Laurent Caizergues, conseiller Consulaire Tunisie-Libye, à Ambassade de France en Tunisie, de la circonscription Tunisie-Libye, a posté ce matin sur son compte Facebook la triste histoire d’une expatriée mariée à un Tunisien hospitalisée dans une clique privée suite à un « énième AVC », selon M. Caizergues. Cette histoire d’une extrême brutalité peut provoquer chez quelqu’un jaillissement de colère couplé une fureur incontrôlable, mais également met en lumière la vulnérabilité de ces femmes étrangères amoureuses du pays et prêtent à tous sacrifier.
Alerté depuis quelques mois, Laurent Caizergues a été appelé hier soir par une compatriote qui vit un véritable cauchemar. Cette femme a quitté la France, il y a quinze ans par amour comme bien d’autres avant elle, la trentaine à peine entamée, sans un seul moment penser que l’idylle ne durait qu’un temps. Pour s’adapter à sa nouvelle vie, son nouveau pays et à sa belle-famille, cette femme accepta de subir une violence psychologique puis physique qui fût en permanence suivi d’un chantage affectif. La situation ne s’améliora pas malgré l’arrivée de deux enfants, précise ce conseiller engagé dans la communauté des expatriés français en Tunisie.
C'est honteux !
Publiée par Laurent Caizergues sur Jeudi 28 novembre 2019
« À cette situation déplorable vint s’ajouter l’isolement : chambres séparées, sorti en solitaire du mari avec ses amis, découchages réguliers sans explications. À bout, elle demanda une première fois le divorce, puis une seconde pour arriver à sept demandes en tout. Elle ne trouva pas la force d’aller au bout face aux menaces de la belle-famille et aux coups portés par le mari. Le sort continua à s’acharner sur elle avec un premier AVC à 40 ans puis de multiple autres en 4 ans, seule en Tunisie sans le soutien de sa famille d’adoption. Après être passée près de la mort, elle décida enfin de reprendre sa vie en main et d’aller au bout de la procédure de divorce il y a un an et demi afin de protéger ses enfants qui subissaient eux aussi cette pression psychologique et familiale, » ajoute M. Caizergues.
« Très vite, un lynchage s’engagea et elle se vit menacée de mort si elle n’acceptait pas de tout laisser derrière ainsi que ses enfants. Elle trouva face à elle une justice partiale rangée du côté du mari tunisien du fait de sa nationalité. Des forces de l’ordre appliquant des décisions de façon arbitraire quand cela arrange la partie adverse. »
Ce monsieur, qui se dit par ailleurs insolvable, est représenté par 6 avocats et cherche par tous les moyens à la faire craquer en essayant de la faire incarcérer malgré son état de santé fragile ce qui pourrait lui être fatal, sans aucune retenue pour ses enfants qui ne supportent plus les menaces de mort de leur papa envers leur maman.

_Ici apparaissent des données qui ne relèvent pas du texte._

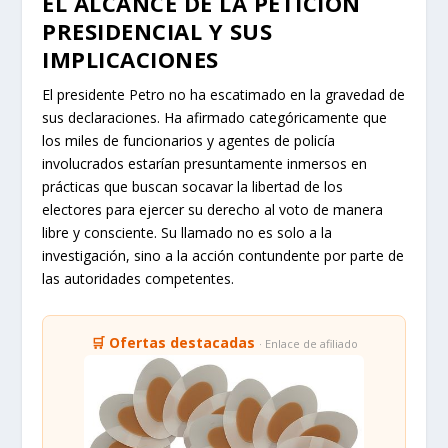
EL ALCANCE DE LA PETICIÓN
PRESIDENCIAL Y SUS
IMPLICACIONES
El presidente Petro no ha escatimado en la gravedad de
sus declaraciones. Ha afirmado categóricamente que
los miles de funcionarios y agentes de policía
involucrados estarían presuntamente inmersos en
prácticas que buscan socavar la libertad de los
electores para ejercer su derecho al voto de manera
libre y consciente. Su llamado no es solo a la
investigación, sino a la acción contundente por parte de
las autoridades competentes.
🛒 Ofertas destacadas
· Enlace de afiliado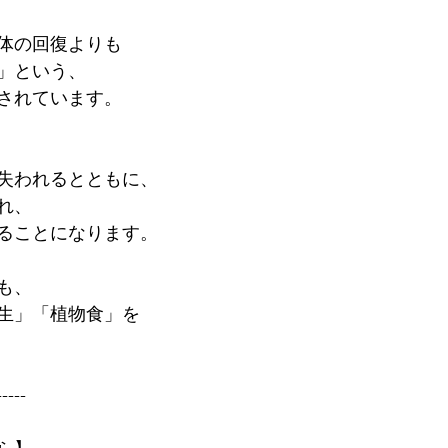
体の回復よりも
」という、
されています。
失われるとともに、
れ、
ることになります。
も、
生」「植物食」を
-----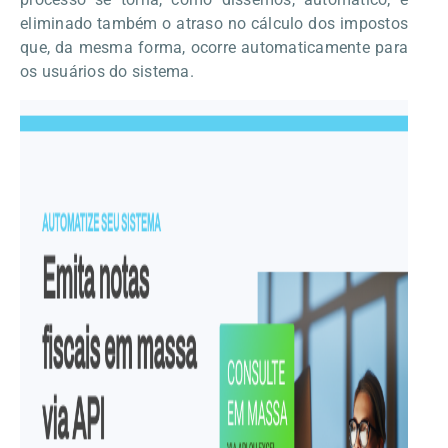
eliminado também o atraso no cálculo dos impostos
que, da mesma forma, ocorre automaticamente para
os usuários do sistema.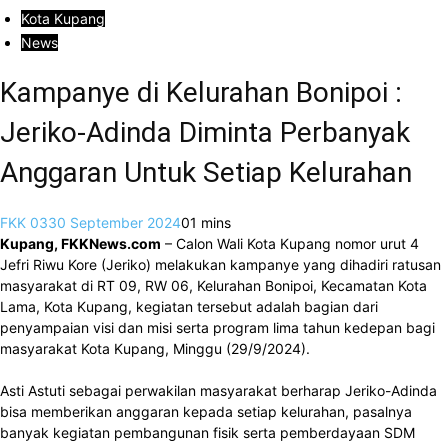
Kota Kupang
News
Kampanye di Kelurahan Bonipoi :
Jeriko-Adinda Diminta Perbanyak
Anggaran Untuk Setiap Kelurahan
FKK 03
30 September 2024
0
1 mins
Kupang, FKKNews.com
– Calon Wali Kota Kupang nomor urut 4
Jefri Riwu Kore (Jeriko) melakukan kampanye yang dihadiri ratusan
masyarakat di RT 09, RW 06, Kelurahan Bonipoi, Kecamatan Kota
Lama, Kota Kupang, kegiatan tersebut adalah bagian dari
penyampaian visi dan misi serta program lima tahun kedepan bagi
masyarakat Kota Kupang, Minggu (29/9/2024).
Asti Astuti sebagai perwakilan masyarakat berharap Jeriko-Adinda
bisa memberikan anggaran kepada setiap kelurahan, pasalnya
banyak kegiatan pembangunan fisik serta pemberdayaan SDM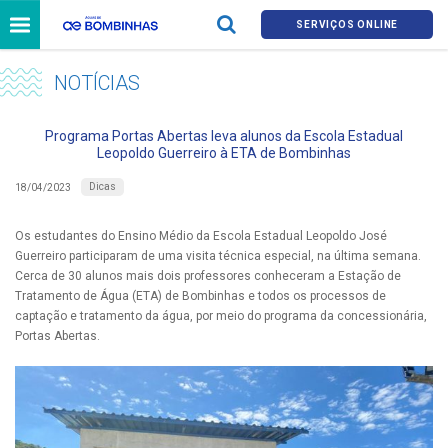
SERVIÇOS ONLINE
NOTÍCIAS
Programa Portas Abertas leva alunos da Escola Estadual
Leopoldo Guerreiro à ETA de Bombinhas
Dicas
18/04/2023
Os estudantes do Ensino Médio da Escola Estadual Leopoldo José
Guerreiro participaram de uma visita técnica especial, na última semana.
Cerca de 30 alunos mais dois professores conheceram a Estação de
Tratamento de Água (ETA) de Bombinhas e todos os processos de
captação e tratamento da água, por meio do programa da concessionária,
Portas Abertas.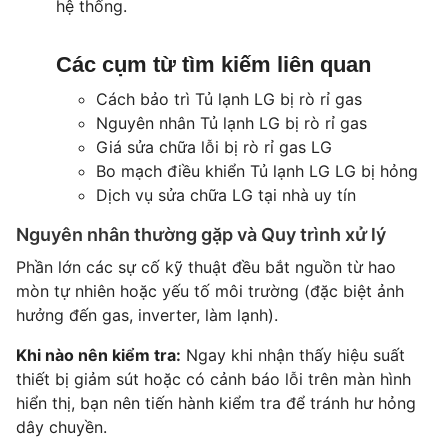
hệ thống.
Các cụm từ tìm kiếm liên quan
Cách bảo trì Tủ lạnh LG bị rò rỉ gas
Nguyên nhân Tủ lạnh LG bị rò rỉ gas
Giá sửa chữa lỗi bị rò rỉ gas LG
Bo mạch điều khiển Tủ lạnh LG LG bị hỏng
Dịch vụ sửa chữa LG tại nhà uy tín
Nguyên nhân thường gặp và Quy trình xử lý
Phần lớn các sự cố kỹ thuật đều bắt nguồn từ hao
mòn tự nhiên hoặc yếu tố môi trường (đặc biệt ảnh
hưởng đến gas, inverter, làm lạnh).
Khi nào nên kiểm tra:
Ngay khi nhận thấy hiệu suất
thiết bị giảm sút hoặc có cảnh báo lỗi trên màn hình
hiển thị, bạn nên tiến hành kiểm tra để tránh hư hỏng
dây chuyền.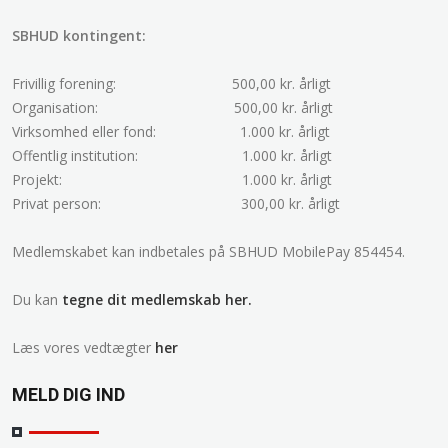
SBHUD kontingent:
Frivillig forening: 500,00 kr. årligt
Organisation: 500,00 kr. årligt
Virksomhed eller fond:
1.000 kr. årligt
Offentlig institution:
1.000 kr. årligt
Projekt: 1.000 kr. årligt
Privat person:
300,00 kr. årligt
Medlemskabet kan indbetales på SBHUD MobilePay 854454.
Du kan
tegne dit medlemskab her.
Læs vores vedtægter
her
MELD DIG IND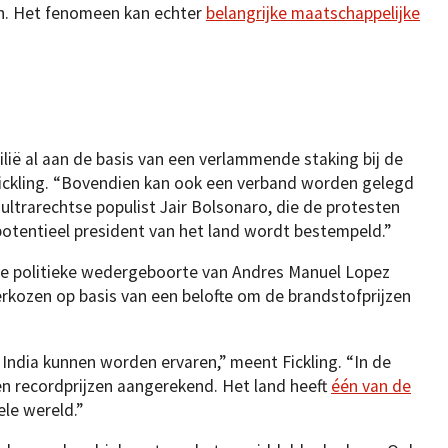
n. Het fenomeen kan echter
belangrijke maatschappelijke
zilië al aan de basis van een verlammende staking bij de
ickling. “Bovendien kan ook een verband worden gelegd
ultrarechtse populist Jair Bolsonaro, die de protesten
potentieel president van het land wordt bestempeld.”
de politieke wedergeboorte van Andres Manuel Lopez
verkozen op basis van een belofte om de brandstofprijzen
 India kunnen worden ervaren,” meent Fickling. “In de
n recordprijzen aangerekend. Het land heeft
één van de
le wereld.”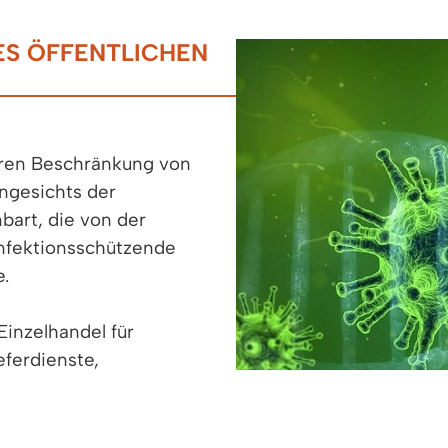
S ÖFFENTLICHEN
teren Beschränkung von
angesichts der
bart, die von der
infektionsschützende
.
Einzelhandel für
ferdienste,
 Drogerien, Tankstellen,
, Reinigungen,
rtenbau- und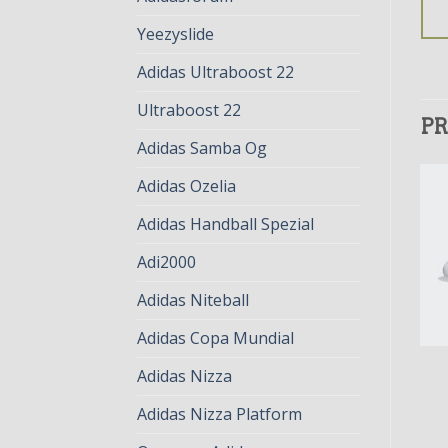
Yeezyslide
Adidas Ultraboost 22
Ultraboost 22
PR
Adidas Samba Og
Adidas Ozelia
Adidas Handball Spezial
Adi2000
Adidas Niteball
Adidas Copa Mundial
ADIDAS NORA
ADIDAS NORA
Adidas Nizza
adidas nora
adidas nora
€
79.00
€
61.00
€
81.00
€
62.00
Adidas Nizza Platform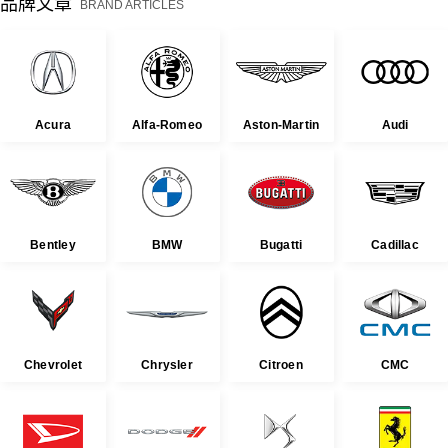
品牌文章
BRAND ARTICLES
Acura
Alfa-Romeo
Aston-Martin
Audi
Bentley
BMW
Bugatti
Cadillac
Chevrolet
Chrysler
Citroen
CMC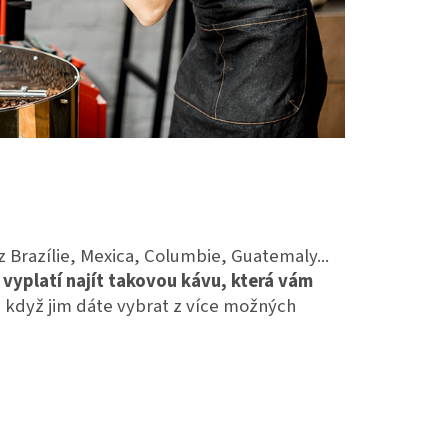
z Brazílie, Mexica, Columbie, Guatemaly...
e
vyplatí najít takovou kávu, která vám
e, když jim dáte vybrat z více možných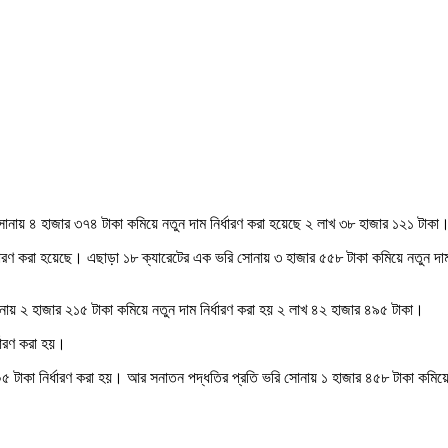
সোনায় ৪ হাজার ৩৭৪ টাকা কমিয়ে নতুন দাম নির্ধারণ করা হয়েছে ২ লাখ ৩৮ হাজার ১২১ টাকা
্ধারণ করা হয়েছে। এছাড়া ১৮ ক্যারেটের এক ভরি সোনায় ৩ হাজার ৫৫৮ টাকা কমিয়ে নতুন দা
য় ২ হাজার ২১৫ টাকা কমিয়ে নতুন দাম নির্ধারণ করা হয় ২ লাখ ৪২ হাজার ৪৯৫ টাকা।
ধারণ করা হয়।
৫ টাকা নির্ধারণ করা হয়। আর সনাতন পদ্ধতির প্রতি ভরি সোনায় ১ হাজার ৪৫৮ টাকা কমিয়ে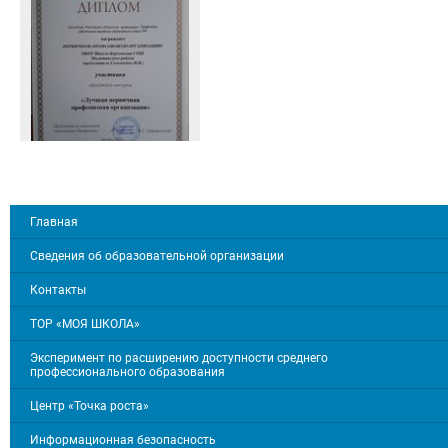
Главная
Сведения об образовательной организации
Контакты
ТОР «МОЯ ШКОЛА»
Эксперимент по расширению доступности среднего
профессионального образования
Центр «Точка роста»
Информационная безопасность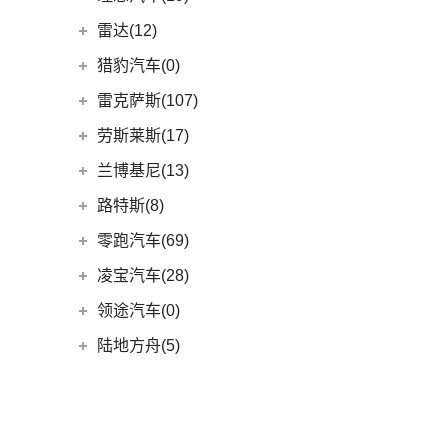
(13)
领克03
(12)
广汽本田VE-1
理想汽车
(19)
雷达(12)
(12)
领克01
(6)
理想L9
雷达汽车
(12)
猎豹汽车(0)
(6)
领克09
(6)
理想L8
(12)
雷达RD6
猎豹汽车
(0)
雷克萨斯(107)
(3)
领克01新能源
(1)
理想MEGA
(0)
猎豹Coupe
雷克萨斯
(107)
(14)
领克09 PHEV
劳斯莱斯(17)
(6)
理想L7
(0)
缤歌
(0)
(16)
领克ZERO
雷克萨斯RX
劳斯莱斯
(17)
兰博基尼(13)
(0)
猎豹CT7
(8)
(5)
领克06
雷克萨斯LC
(5)
古思特
兰博基尼
(13)
路特斯(8)
(4)
(2)
领克02 Hatchback
雷克萨斯UX新能源
(2)
魅影
Huracan
(5)
路特斯
(8)
零跑汽车(69)
(6)
(2)
领克03 PHEV
雷克萨斯CT
(6)
库里南
Urus
(3)
ELETRE
(4)
零跑汽车
(69)
凌宝汽车(28)
(9)
(23)
领克05
雷克萨斯NX
(0)
浮影
Aventador
(5)
EMIRA
(2)
(14)
零跑T03
吉麦新能源
(28)
领途汽车(0)
(21)
(2)
领克02 PHEV
雷克萨斯ES
(2)
幻影
Evija
(1)
(6)
零跑S01
(17)
凌宝BOX
(3)
(5)
领克07
雷克萨斯LM
陆地方舟(5)
(2)
曜影
Evora
(1)
(26)
零跑C11
(4)
凌宝uni
(14)
(2)
领克05 PHEV
雷克萨斯LS
陆地方舟
(5)
蓝电品牌(10)
(23)
零跑C01
(7)
凌宝COCO
(15)
雷克萨斯UX
(5)
威途X35
蓝电品牌
(10)
LEVC(10)
(8)
蓝电E5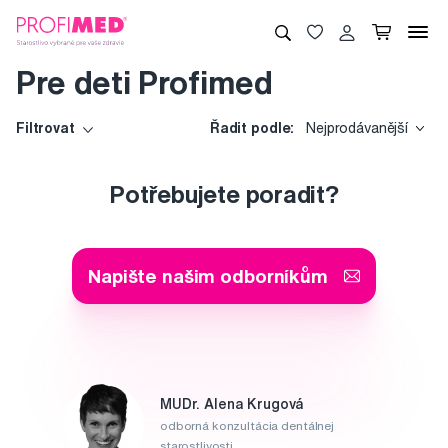
Pre deti Profimed
Filtrovat
Řadit podle:
Nejprodávanější
Potřebujete poradit?
Napište našim odborníkům
MUDr. Alena Krugová
odborná konzultácia dentálnej
starostlivosti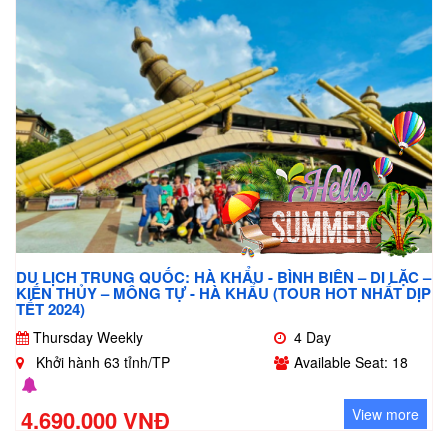
DU LỊCH TRUNG QUỐC: HÀ KHẨU - BÌNH BIÊN – DI LẶC –
KIẾN THỦY – MÔNG TỰ - HÀ KHẨU (TOUR HOT NHẤT DỊP
TẾT 2024)
Thursday Weekly
4 Day
Khởi hành 63 tỉnh/TP
Available Seat: 18
4.690.000 VNĐ
View more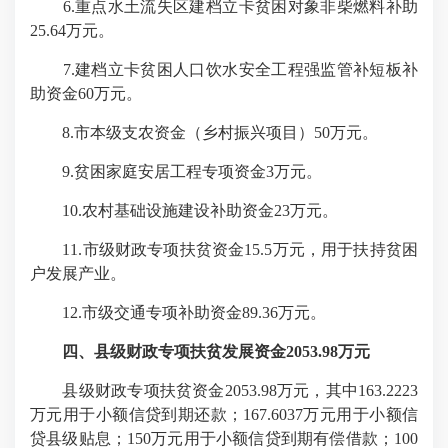
6.重点水土流失区建档立卡贫困对象非柴燃料补助
25.64万元。
7.建档立卡贫困人口饮水安全工程强监管补短板补
助资金60万元。
8.市本级支农资金（乡村振兴项目）50万元。
9.贫困家庭安居工程专项资金3万元。
10.农村基础设施建设补助资金23万元。
11.市级财政专项扶贫资金15.5万元，用于扶持贫困
户发展产业。
12.市级交通专项补助资金89.36万元。
四、县级财政专项扶贫发展资金2053.98万元
县级财政专项扶贫资金2053.98万元，其中163.2223
万元用于小额信贷到期还款；167.6037万元用于小额信
贷县级贴息；150万元用于小额信贷到期有偿借款；100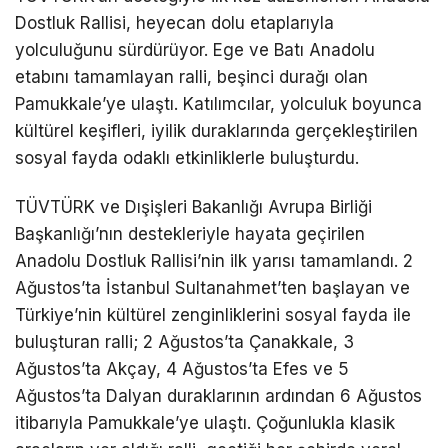
Dostluk Rallisi, heyecan dolu etaplarıyla
yolculuğunu sürdürüyor. Ege ve Batı Anadolu
etabını tamamlayan ralli, beşinci durağı olan
Pamukkale’ye ulaştı. Katılımcılar, yolculuk boyunca
kültürel keşifleri, iyilik duraklarında gerçekleştirilen
sosyal fayda odaklı etkinliklerle buluşturdu.
TÜVTÜRK ve Dışişleri Bakanlığı Avrupa Birliği
Başkanlığı’nın destekleriyle hayata geçirilen
Anadolu Dostluk Rallisi’nin ilk yarısı tamamlandı. 2
Ağustos’ta İstanbul Sultanahmet’ten başlayan ve
Türkiye’nin kültürel zenginliklerini sosyal fayda ile
buluşturan ralli; 2 Ağustos’ta Çanakkale, 3
Ağustos’ta Akçay, 4 Ağustos’ta Efes ve 5
Ağustos’ta Dalyan duraklarının ardından 6 Ağustos
itibarıyla Pamukkale’ye ulaştı. Çoğunlukla klasik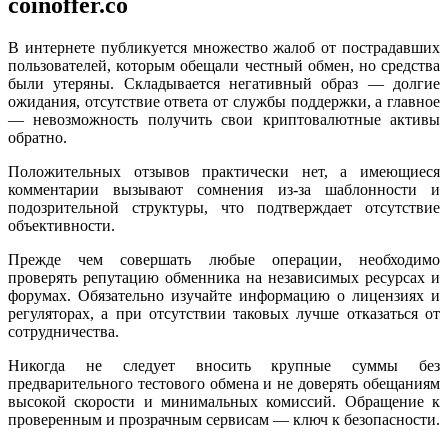
coinoffer.co
В интернете публикуется множество жалоб от пострадавших
пользователей, которым обещали честный обмен, но средства
были утеряны. Складывается негативный образ — долгие
ожидания, отсутствие ответа от службы поддержки, а главное
— невозможность получить свои криптовалютные активы
обратно.
Положительных отзывов практически нет, а имеющиеся
комментарии вызывают сомнения из-за шаблонности и
подозрительной структуры, что подтверждает отсутствие
объективности.
Прежде чем совершать любые операции, необходимо
проверять репутацию обменника на независимых ресурсах и
форумах. Обязательно изучайте информацию о лицензиях и
регуляторах, а при отсутствии таковых лучше отказаться от
сотрудничества.
Никогда не следует вносить крупные суммы без
предварительного тестового обмена и не доверять обещаниям
высокой скорости и минимальных комиссий. Обращение к
проверенным и прозрачным сервисам — ключ к безопасности.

Je pensais à tort que la Tunisie protégeait les femmes. Mais cette histoire jette une toute autre lumière.
Le comble de l’affaire étant la mystérieuse réouverture du dossier classé en 2018 ayant abouti à un mandat d’arrêt prononcé mercredi dernier contre cette dame. J’étais hier à son chevet d’hôpital, des suites d’un énième AVC dont il me paraît évident qu’il est dû à cette menace d’incarcération.
Dans cette société si particulière en région méditerranéenne qu’est la Tunisie, il me semblait pourtant que la femme et la mère méritaient respect et protection.
Joint au téléphone par notre rédaction, M. Caizergues nous a confié avoir été contacté par Mme Neziha Laabidi, la Ministre de la Femme, de la Famille, de l’Enfance et des seniors cherchant à en savoir plus sur cette affaire.
Une loi « historique » votée en juillet 2017 en Tunisie renforce la protection des femmes victimes de violences et abolit des dispositions rétrogrades, comme la possibilité pour un violeur d’épouser sa victime mineure pour éviter les poursuites.
Sur les cinq dernières années, seulement 13% des affaires de violences domestiques ont aboutis à une arrestation et 0,9% à une peine de prison, d’après le Woman Migrants Human Rights Center (Centre des Droits Humains pour les Femmes Migrantes).
Les violences faites aux femmes sont très courantes en Tunisie, mais les victimes peinent à aller porter plainte ou à rendre la chose publique à cause du jugement de l’autre mais aussi d’un système judiciaire défaillant où les victimes de violences conjugales peuvent être poursuivies pour diffamation.